WHAT YOU ARE ASKED TO DO:
Please return each line of the material below that contains the word "Сварочные".

DATASET RECORDS:
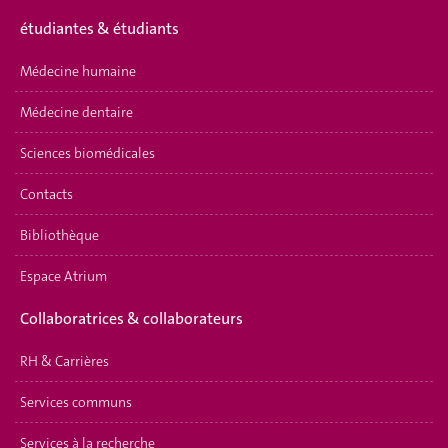
étudiantes & étudiants
Médecine humaine
Médecine dentaire
Sciences biomédicales
Contacts
Bibliothèque
Espace Atrium
Collaboratrices & collaborateurs
RH & Carrières
Services communs
Services à la recherche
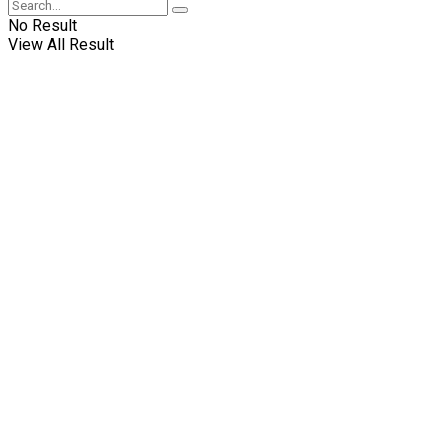
No Result
View All Result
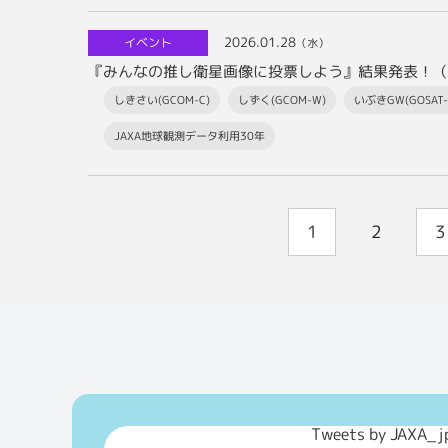
2026.01.28
イベント
（水）
『みんなの推し衛星画像に投票しよう』結果発表！（
しきさい(GCOM-C)
しずく(GCOM-W)
いぶきGW(GOSAT-
JAXA地球観測データ利用30年
1
2
3
Tweets by JAXA_j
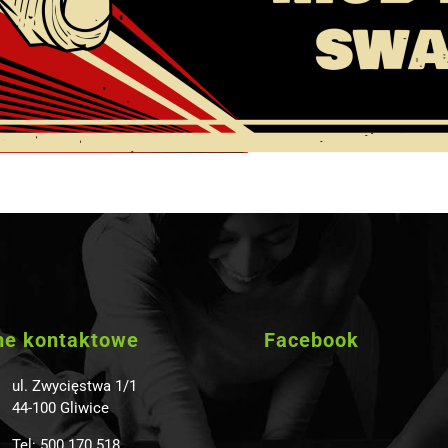
ne kontaktowe
Facebook
ul. Zwycięstwa 1/1
44-100 Gliwice
Tel: 500 170 518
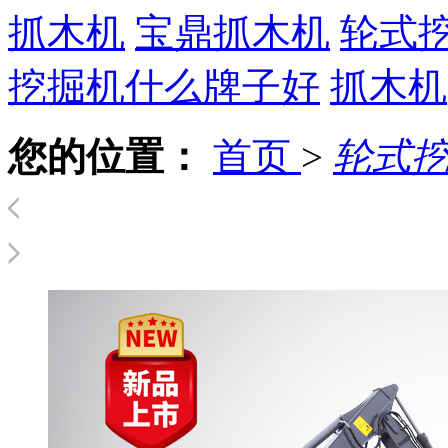
抓木机
宝鼎抓木机
轮式
挖掘机什么牌子好
抓木机
您的位置：
首页
>
轮式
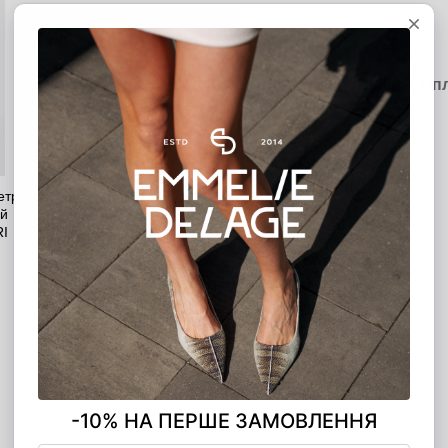
Опис
Характеристики
Доставка
Оп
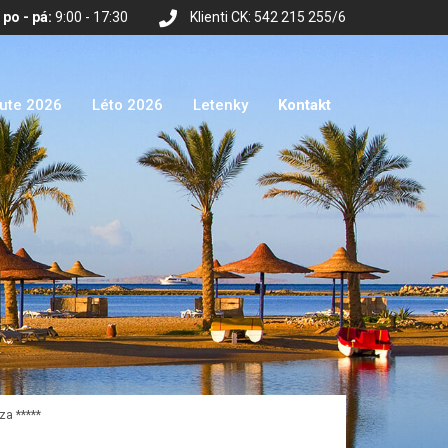
po - pá:
9:00 - 17:30
Klienti CK: 542 215 255/6
nute 2026
Léto 2026
Letenky
Kontakt
za *****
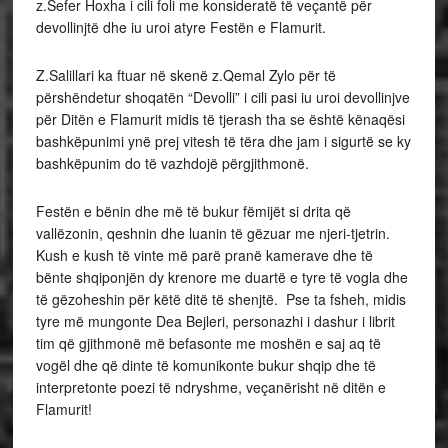
z.Sefer Hoxha i cili foli me konsideratë të veçantë për
devollinjtë dhe iu uroi atyre Festën e Flamurit.
Z.Salillari ka ftuar në skenë z.Qemal Zylo për të
përshëndetur shoqatën “Devolli” i cili pasi iu uroi devollinjve
për Ditën e Flamurit midis të tjerash tha se është kënaqësi
bashkëpunimi ynë prej vitesh të tëra dhe jam i sigurtë se ky
bashkëpunim do të vazhdojë përgjithmonë.
Festën e bënin dhe më të bukur fëmijët si drita që
vallëzonin, qeshnin dhe luanin të gëzuar me njeri-tjetrin.
Kush e kush të vinte më parë pranë kamerave dhe të
bënte shqiponjën dy krenore me duartë e tyre të vogla dhe
të gëzoheshin për këtë ditë të shenjtë. Pse ta fsheh, midis
tyre më mungonte Dea Bejleri, personazhi i dashur i librit
tim që gjithmonë më befasonte me moshën e saj aq të
vogël dhe që dinte të komunikonte bukur shqip dhe të
interpretonte poezi të ndryshme, veçanërisht në ditën e
Flamurit!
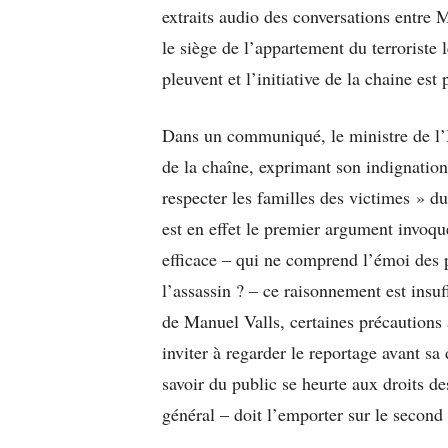
extraits audio des conversations entre
le siège de l’appartement du terroriste 
pleuvent et l’initiative de la chaine 
Dans un communiqué, le ministre de l’In
de la chaîne, exprimant son indignation
respecter les familles des victimes » du
est en effet le premier argument invoq
efficace – qui ne comprend l’émoi des 
l’assassin ? – ce raisonnement est ins
de Manuel Valls, certaines précautions a
inviter à regarder le reportage avant sa 
savoir du public se heurte aux droits de
général – doit l’emporter sur le second –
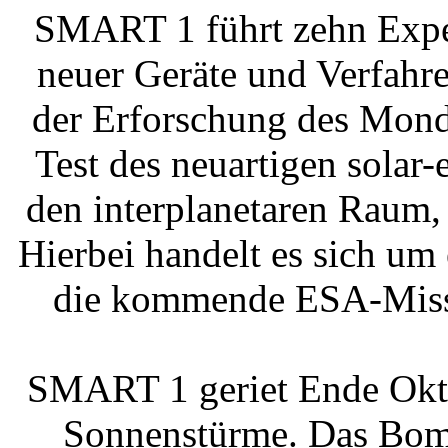
SMART 1 führt zehn Exper
neuer Geräte und Verfahr
der Erforschung des Mond
Test des neuartigen solar-
den interplanetaren Raum, 
Hierbei handelt es sich um
die kommende ESA-Missi
SMART 1 geriet Ende Oktob
Sonnenstürme. Das Bomb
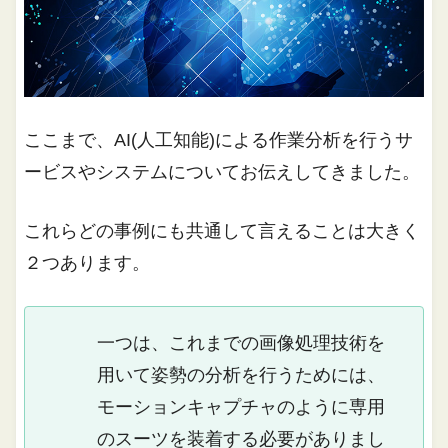
ここまで、AI(人工知能)による作業分析を行うサ
ービスやシステムについてお伝えしてきました。
これらどの事例にも共通して言えることは大きく
２つあります。
一つは、これまでの画像処理技術を
用いて姿勢の分析を行うためには、
モーションキャプチャのように専用
のスーツを装着する必要がありまし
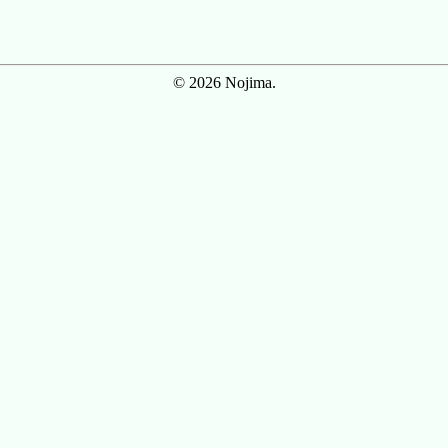
© 2026 Nojima.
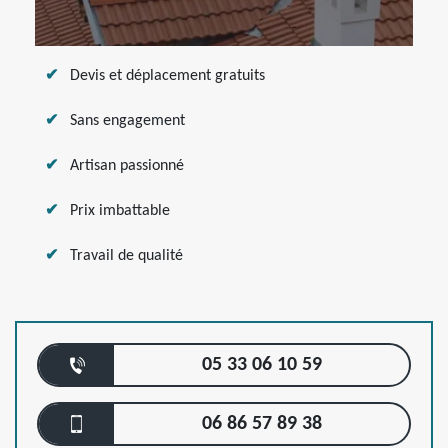
Devis et déplacement gratuits
Sans engagement
Artisan passionné
Prix imbattable
Travail de qualité
05 33 06 10 59
06 86 57 89 38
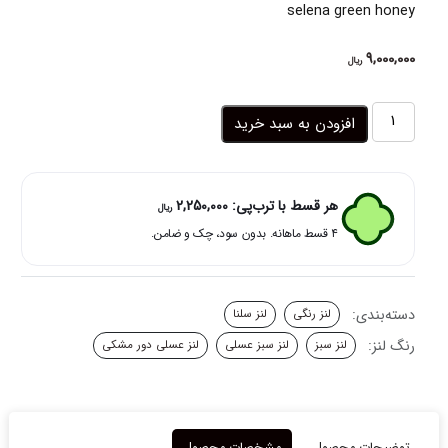
selena green honey
9,000,000
ریال
لنز
افزودن به سبد خرید
سبز
عسلی
دور
مشکی
هر قسط با ترب‌پی:
2,250,000
ریال
گرین
۴ قسط ماهانه. بدون سود، چک و ضامن.
هانی
سلنا
عدد
دسته‌بندی:
لنز رنگی
لنز سلنا
رنگ لنز:
لنز سبز
لنز سبز عسلی
لنز عسلی دور مشکی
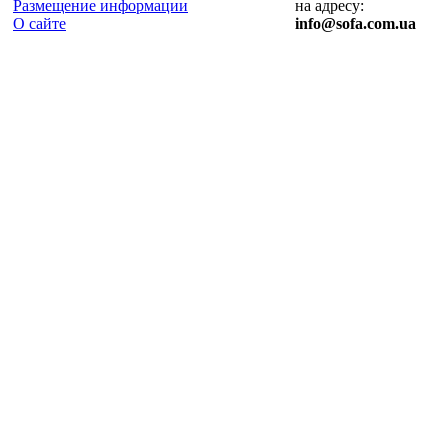
Размещение информации
на адресу:
О сайте
info@sofa.com.ua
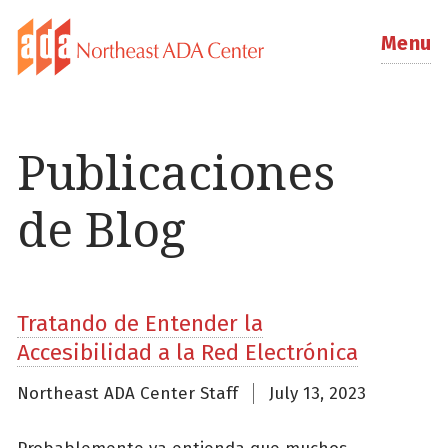
Menu
Publicaciones
de Blog
Tratando de Entender la
Accesibilidad a la Red Electrónica
Northeast ADA Center Staff
July 13, 2023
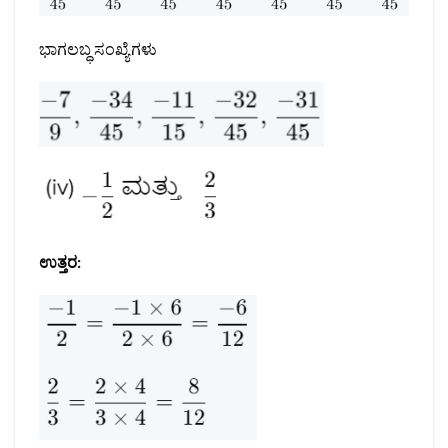
ಭಾಗಲಬ್ಧ ಸಂಖ್ಯೆಗಳು
ಉತ್ತರ:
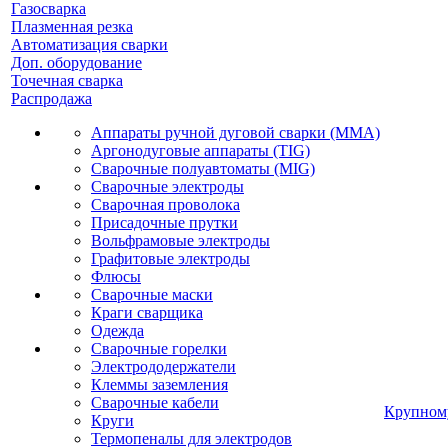
Газосварка
Плазменная резка
Автоматизация сварки
Доп. оборудование
Точечная сварка
Распродажа
Аппараты ручной дуговой сварки (MMA)
Аргонодуговые аппараты (TIG)
Сварочные полуавтоматы (MIG)
Сварочные электроды
Сварочная проволока
Присадочные прутки
Вольфрамовые электроды
Графитовые электроды
Флюсы
Сварочные маски
Краги сварщика
Одежда
Сварочные горелки
Электрододержатели
Клеммы заземления
Сварочные кабели
Крупном
Круги
Термопеналы для электродов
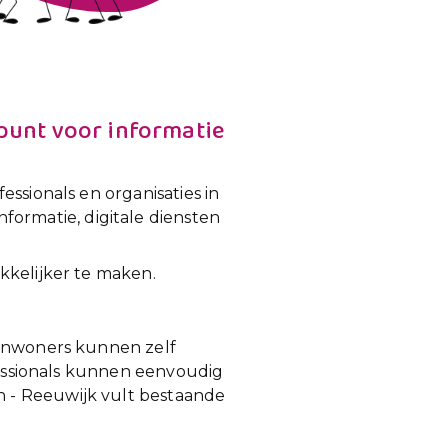
tpunt voor informatie
ssionals en organisaties in
nformatie, digitale diensten
kkelijker te maken.
 Inwoners kunnen zelf
ofessionals kunnen eenvoudig
 - Reeuwijk vult bestaande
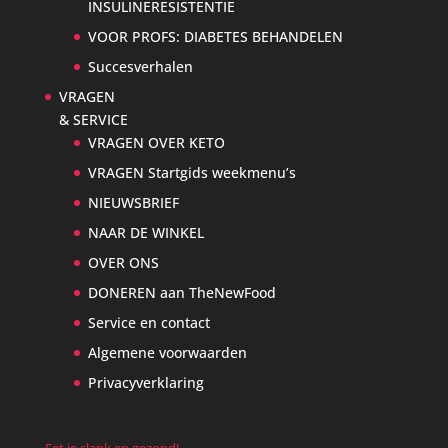
INSULINERESISTENTIE
VOOR PROFS: DIABETES BEHANDELEN
Succesverhalen
VRAGEN
& SERVICE
VRAGEN OVER KETO
VRAGEN Startgids weekmenu’s
NIEUWSBRIEF
NAAR DE WINKEL
OVER ONS
DONEREN aan TheNewFood
Service en contact
Algemene voorwaarden
Privacyverklaring
Eet je slank en gezond!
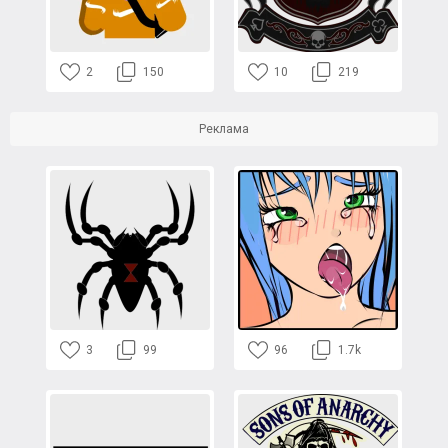
2
150
10
219
Реклама
3
99
96
1.7k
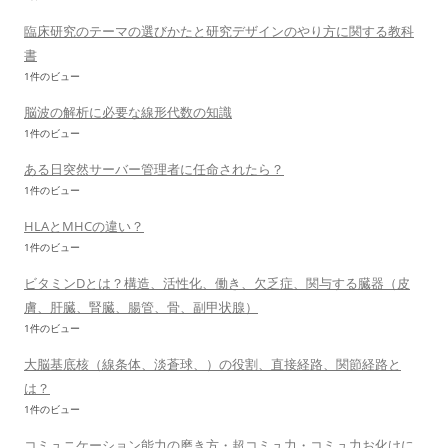
臨床研究のテーマの選びかたと研究デザインのやり方に関する教科
書
1件のビュー
脳波の解析に必要な線形代数の知識
1件のビュー
ある日突然サーバー管理者に任命されたら？
1件のビュー
HLAとMHCの違い？
1件のビュー
ビタミンDとは？構造、活性化、働き、欠乏症、関与する臓器（皮
膚、肝臓、腎臓、腸管、骨、副甲状腺）
1件のビュー
大脳基底核（線条体、淡蒼球、）の役割、直接経路、関節経路と
は？
1件のビュー
コミュニケーション能力の磨き方・超コミュ力・コミュ力お化けに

SOLUTION FOR THIS TASK:
Сварочные полуавтоматы (MIG)
Сварочные электроды
Сварочные маски
Сварочные горелки
Сварочные кабели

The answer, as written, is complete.